FIGURE 2-11. Uterine dilators. A. Hegar; B. Pratt; C. Hank. (Photo courtesy of V. Mueller.)
For exposure of the cervix, an Auvard vaginal weighted speculum (Fig. 2-12) is ideal. In some cases, a bivalved Graves speculum (Fig. 2-13) is adequate, but in difficult cases, multiple Breisky-Navratil vaginal retractors (Fig. 2-14) may be helpful. If the cervix is firm and closed, it should be grasped on the anterior lip with a single-toothed tenaculum such as the Barrett or Pozzi forceps (Fig. 2-15). In the postpartum patient, it is preferable to grasp the anterior lip of the cervix with a less-traumatic instrument. A Noto or DeLee cervical grasping forceps, or the more commonly available Foerster sponge forceps (“ring forceps”), is suitable (Figs. 2-16 and 2-17). The Breisky-Navratil vaginal retractors and the sponge forceps are excellent instruments for exposing and repairing cervical tears following delivery and for vaginal placement of cervical cerclage sutures.
FIGURE 2-12. Auvard weighted vaginal speculum. (Photo courtesy of V. Mueller.)
FIGURE 2-13. Vaginal specula. A. Graves; B. Graves, open side. (Photo courtesy of V. Mueller)
FIGURE 2-14. Breisky-Navratil vaginal retractors, assorted sizes. (Photo courtesy of Marina Medical.)
FIGURE 2-15. Pozzi uterine tenaculum forceps. (Photo courtesy of Aesculap. Inc.)
FIGURE 2-16. Noto or DeLee type cervical grasping forceps. (Photo courtesy of Aesculap.
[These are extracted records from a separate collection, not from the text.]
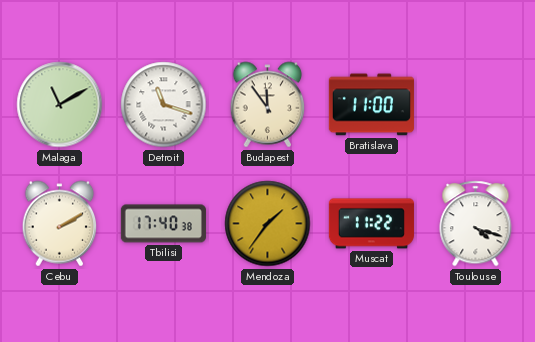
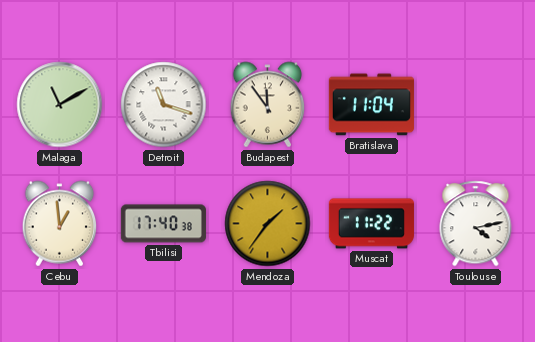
Bratislava: 11:00 -> 11:04
Cebu: 2:10 -> 12:59
Toulouse: 4:18 -> 4:13
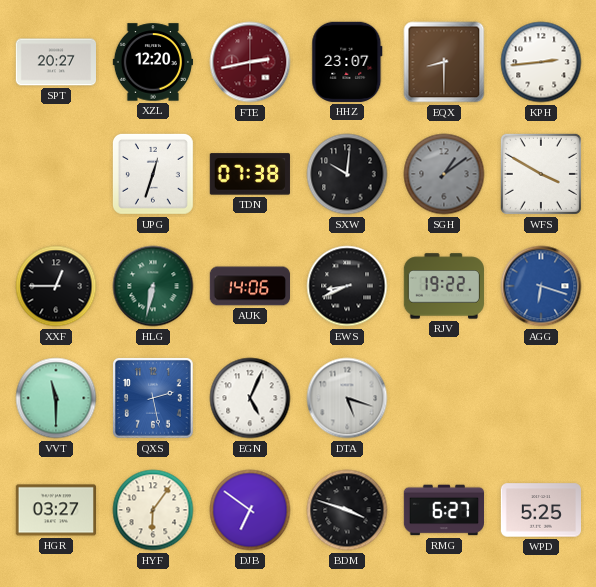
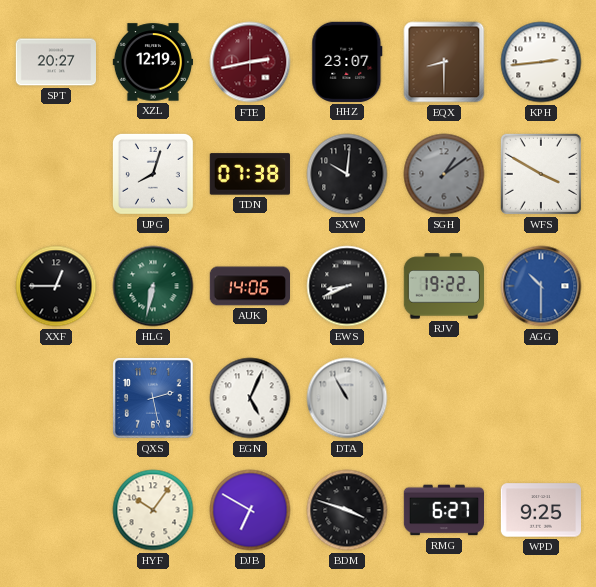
XZL: 12:20 -> 12:19
UPG: 12:33 -> 8:03
AGG: 6:18 -> 10:30
VVT: 11:30 -> none
DTA: 5:18 -> 10:55
HGR: 03:27 -> none
HYF: 6:06 -> 10:06
DJB: 6:51 -> 6:50
WPD: 5:25 -> 9:25
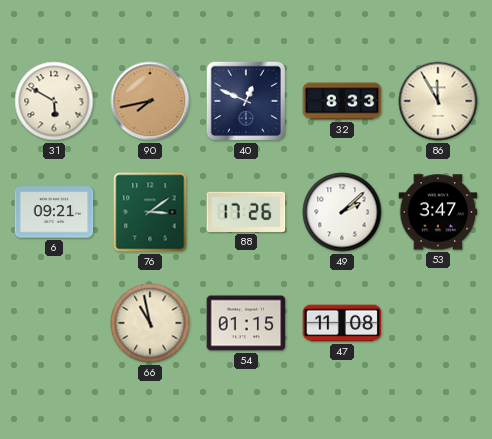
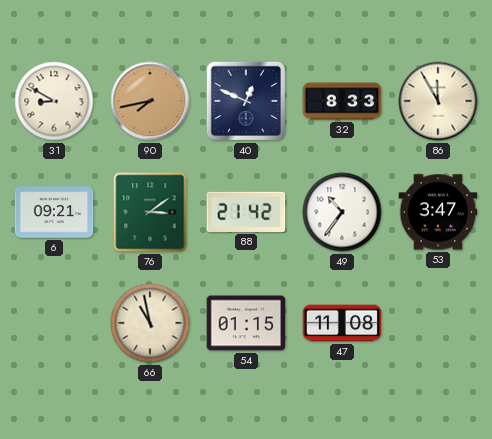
31: 5:50 -> 8:50
88: 17:26 -> 21:42
49: 2:08 -> 10:36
Inc.)
FIGURE 2-17. Foerster sponge forceps.
The uterus can be evacuated with suction curettage, sharp curettage, or forceps. Generally, the largest curette that passes easily though the cervix should be selected. Suction is usually supplied by an electric suction pump connected via plastic tubing with an attached swivel handle to the rigid plastic suction curette. Disposable uterine aspiration curettes are available in up to 14-mm diameters (Fig. 2-18). Curettage is usually performed using 60 mm Hg of suction.
FIGURE 2-18. Disposable uterine aspiration curettes, 12 mm (one of assorted sizes). Top. Curved. Bottom. Straight.
DeLee-type ovum forceps facilitate removal of loose tissue from within the uterine cavity (Fig. 2-19). If sharp curettage is required, it may be performed with a sharp uterine curette; larger curettes may be more suitable for managing postpartum hemorrhage caused by retained placental tissue (Fig. 2-20).